Problems/issues with SNMP

[jpetter]

We started using using SNMP, and RRDtool to monitor connections, accepted & dropped packets, along with some other items a couple of months ago. All seemed to be going along fine, until I noticed that data for certain firewalls was not updating.

Looking more closely, I discovered that this data was getting kicked out because the values returned were negative numbers. Initially, I just added some logic to my scripts so that if a negative number was found, it was converted to a positive and then updated to the database. That worked great - the scripts collected the data, and updated to the RRDtool database, and the graphs produced were nice.

The more I thought about it though, the less sense it made or makes. I searched high and low and couldn't really find anyplace where the implementation of SNMP was discussed in any detail. The way I understand the process is this: take the OID fwAccepted, which is the number of accepted packets. It is defined as a 32 bit integer, so I *assume* it is a 32 bit counter that wraps around when it hits the ceiling...incrementing by one with each accepted packet. How this could become negative then confuses me...it doesn't make sense, and makes me tend to question the data. Here are three successive polls taken five minutes a part.
br-fw-1: 2006-11-06 17:00:01
1162850401: 1005716,3577865,3815,325535997,329894009,175657210 7,6291456,10485760,3075324
br-fw-1: 2006-11-06 17:05:00
1162850700: 7490753,3581120,3082,-3964693308,334639166,1756601163,6291456,10485760,2 575300
br-fw-1: 2006-11-06 17:10:00
1162851000: 15562433,3584556,3562,-3960198035,-3955825643,1756632914,6291456,10485760,2951312

Notice the fourth and fifth items (accepted/dropped) as they switch from positive to negative, and look at the magnitude change.

Does anyone know what could cause that? I thought maybe it was because I was using SNMP version 1 in my snmpget/snmpwalk statements, but I couldn't connect using SNMP v2c.
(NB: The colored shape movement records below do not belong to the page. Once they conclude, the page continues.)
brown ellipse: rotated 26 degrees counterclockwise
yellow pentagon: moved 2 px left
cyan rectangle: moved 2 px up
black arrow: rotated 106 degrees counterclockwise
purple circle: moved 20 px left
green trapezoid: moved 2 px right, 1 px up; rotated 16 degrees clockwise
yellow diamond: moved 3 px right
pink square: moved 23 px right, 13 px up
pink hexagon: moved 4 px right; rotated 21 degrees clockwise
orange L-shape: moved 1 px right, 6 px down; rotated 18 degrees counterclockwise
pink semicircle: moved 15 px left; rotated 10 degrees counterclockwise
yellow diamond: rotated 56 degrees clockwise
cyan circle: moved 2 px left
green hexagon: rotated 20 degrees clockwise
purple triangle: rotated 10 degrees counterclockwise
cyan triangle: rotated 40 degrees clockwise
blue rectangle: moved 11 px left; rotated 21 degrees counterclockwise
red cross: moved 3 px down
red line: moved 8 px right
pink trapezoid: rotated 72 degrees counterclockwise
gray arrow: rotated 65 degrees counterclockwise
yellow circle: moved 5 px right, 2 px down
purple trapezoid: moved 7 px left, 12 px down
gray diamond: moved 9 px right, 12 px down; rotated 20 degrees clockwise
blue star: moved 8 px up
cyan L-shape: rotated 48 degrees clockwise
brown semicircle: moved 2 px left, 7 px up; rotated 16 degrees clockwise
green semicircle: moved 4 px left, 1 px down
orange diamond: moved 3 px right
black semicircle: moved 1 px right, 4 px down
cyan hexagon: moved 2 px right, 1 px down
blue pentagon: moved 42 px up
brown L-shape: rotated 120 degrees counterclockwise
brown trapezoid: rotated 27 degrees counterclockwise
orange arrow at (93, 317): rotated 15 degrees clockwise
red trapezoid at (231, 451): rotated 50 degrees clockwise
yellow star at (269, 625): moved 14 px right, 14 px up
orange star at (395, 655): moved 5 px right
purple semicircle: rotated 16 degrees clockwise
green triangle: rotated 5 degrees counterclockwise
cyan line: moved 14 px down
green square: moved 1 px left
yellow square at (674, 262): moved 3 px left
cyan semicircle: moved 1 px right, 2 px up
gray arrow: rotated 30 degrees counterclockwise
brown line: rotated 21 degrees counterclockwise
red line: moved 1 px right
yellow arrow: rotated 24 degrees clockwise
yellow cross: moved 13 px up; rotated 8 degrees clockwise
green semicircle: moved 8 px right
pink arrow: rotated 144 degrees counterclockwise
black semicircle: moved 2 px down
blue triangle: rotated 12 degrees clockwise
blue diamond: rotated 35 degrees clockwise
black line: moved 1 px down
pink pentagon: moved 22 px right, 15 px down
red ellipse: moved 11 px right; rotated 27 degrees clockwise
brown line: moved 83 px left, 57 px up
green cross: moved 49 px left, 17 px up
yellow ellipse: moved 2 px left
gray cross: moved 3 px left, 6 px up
Looking deeper into why, I couldn't even find out where the agent was configured, where it was defined as either v1, 2c or 3.

If anyone could shed some light on how this works, and how I may be able to correct this, I would greatly appreciate it.

Thanks,
Jeff

[northlandboy]

Run fw ctl pstat on the modules - you'll see negative numbers there sometimes too. I suspect it is an issue with Check Point's counters - not an SNMP thing.

[mcarey]

Quote:

Originally Posted by jpetter

We started using using SNMP, and RRDtool to monitor connections, accepted & dropped packets, along with some other items a couple of months ago. All seemed to be going along fine, until I noticed that data for certain firewalls was not updating.

Looking more closely, I discovered that this data was getting kicked out because the values returned were negative numbers. Initially, I just added some logic to my scripts so that if a negative number was found, it was converted to a positive and then updated to the database. That worked great - the scripts collected the data, and updated to the RRDtool database, and the graphs produced were nice.

The more I thought about it though, the less sense it made or makes. I searched high and low and couldn't really find anyplace where the implementation of SNMP was discussed in any detail. The way I understand the process is this: take the OID fwAccepted, which is the number of accepted packets. It is defined as a 32 bit integer, so I *assume* it is a 32 bit counter that wraps around when it hits the ceiling...incrementing by one with each accepted packet. How this could become negative then confuses me...it doesn't make sense, and makes me tend to question the data. Here are three successive polls taken five minutes a part.
br-fw-1: 2006-11-06 17:00:01
1162850401: 1005716,3577865,3815,325535997,329894009,175657210 7,6291456,10485760,3075324
br-fw-1: 2006-11-06 17:05:00
1162850700: 7490753,3581120,3082,-3964693308,334639166,1756601163,6291456,10485760,2 575300
br-fw-1: 2006-11-06 17:10:00
1162851000: 15562433,3584556,3562,-3960198035,-3955825643,1756632914,6291456,10485760,2951312

Notice the fourth and fifth items (accepted/dropped) as they switch from positive to negative, and look at the magnitude change.

Does anyone know what could cause that? I thought maybe it was because I was using SNMP version 1 in my snmpget/snmpwalk statements, but I couldn't connect using SNMP v2c. Looking deeper into why, I couldn't even find out where the agent was configured, where it was defined as either v1, 2c or 3.

If anyone could shed some light on how this works, and how I may be able to correct this, I would greatly appreciate it.

Thanks,
Jeff

Jeff,

This is a bug in Checkpoints software. It took awhile for them to admit it, but they eventually wrote me a new cpsnmpd file to load and now it works fine. PM me if you want me to email you the file.